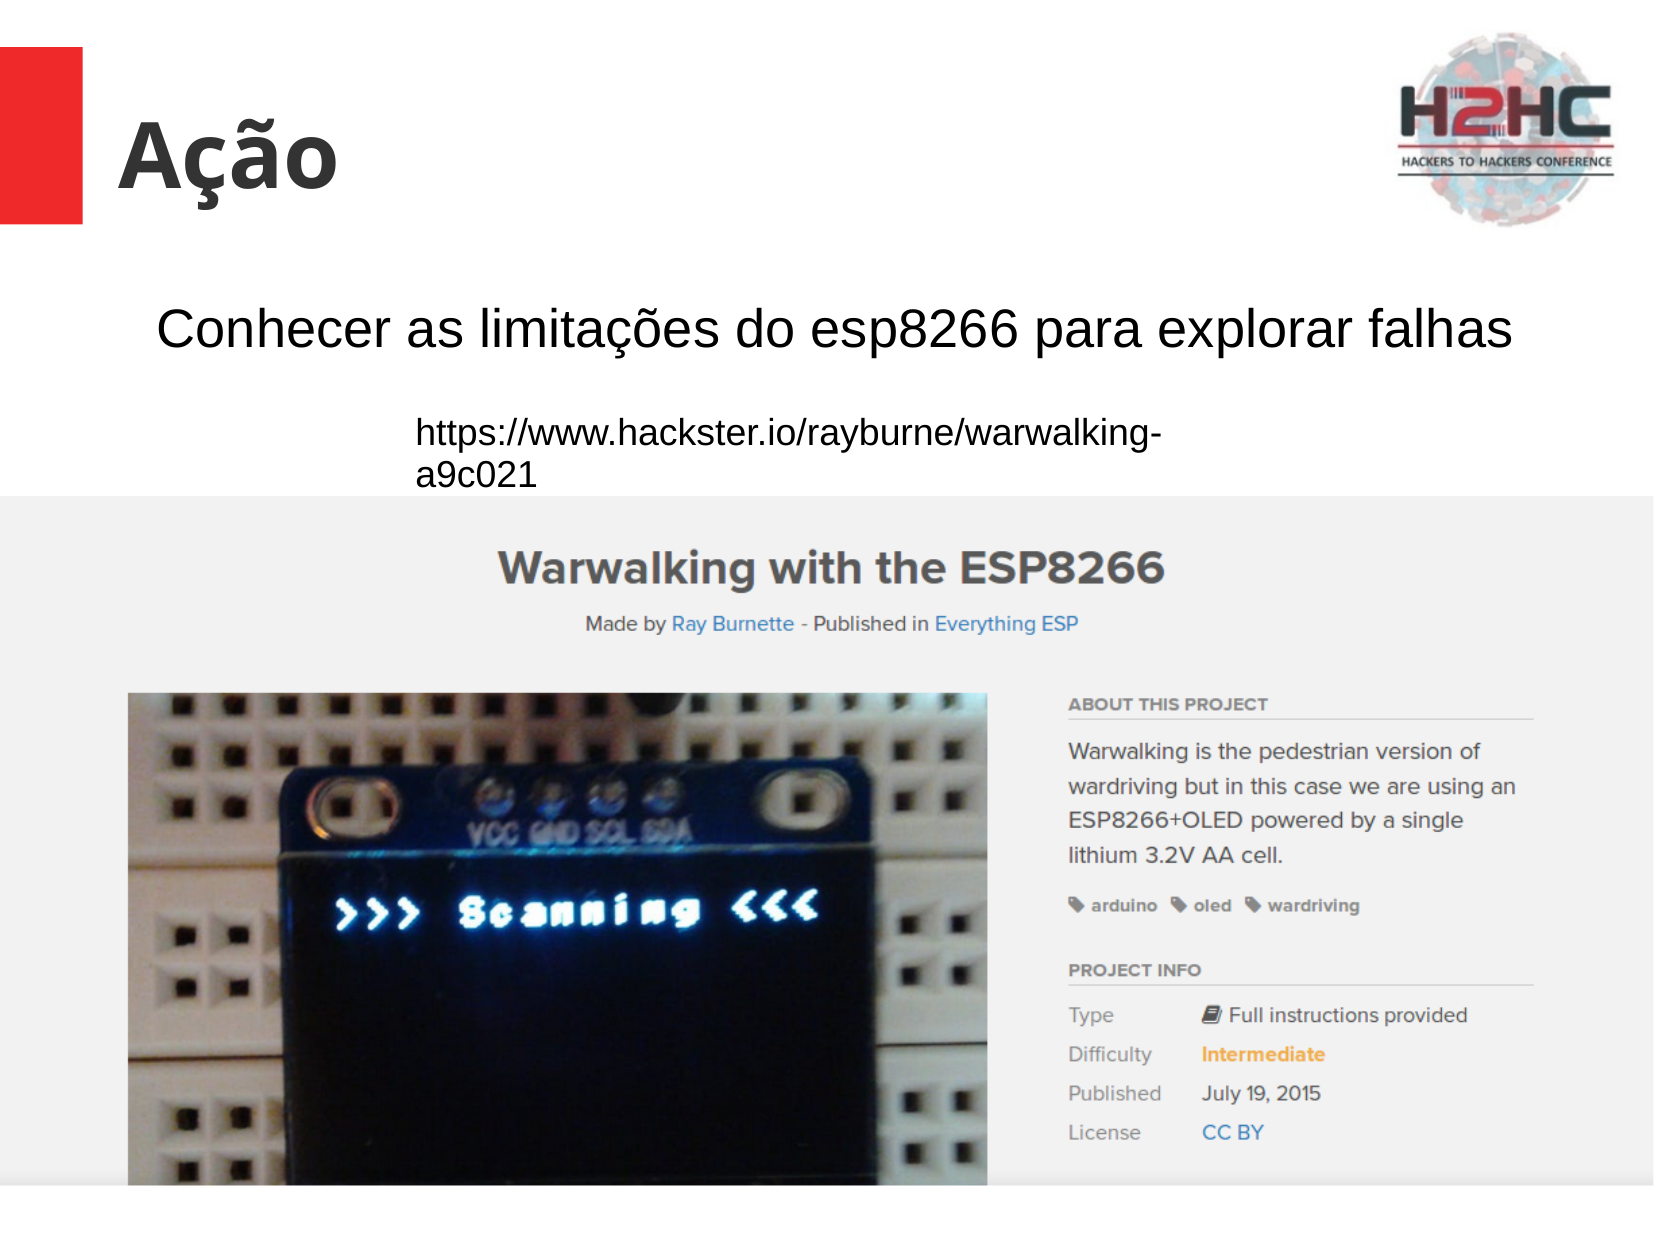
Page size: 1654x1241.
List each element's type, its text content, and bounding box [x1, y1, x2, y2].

picture [1299, 11, 1654, 248]
picture [0, 496, 1654, 1187]
text_box https://www.hackster.io/rayburne/warwalking-a9c021 [400, 403, 1300, 461]
title Ação [118, 49, 1571, 257]
text_box Conhecer as limitações do esp8266 para explorar falhas [141, 290, 1546, 367]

• WHAT YOU WILL DO
Write out every record above word for word, leaving the pictures out of your answer.

• ANSWER TO THIS EXERCISE
Page size: 1654x1241.
List each element's type, its text content, and bounding box [x1, y1, x2, y2].

picture [1299, 11, 1654, 248]
picture [0, 496, 1654, 1187]
text_box https://www.hackster.io/rayburne/warwalking-a9c021 [400, 403, 1300, 461]
title Ação [118, 49, 1571, 257]
text_box Conhecer as limitações do esp8266 para explorar falhas [141, 290, 1546, 367]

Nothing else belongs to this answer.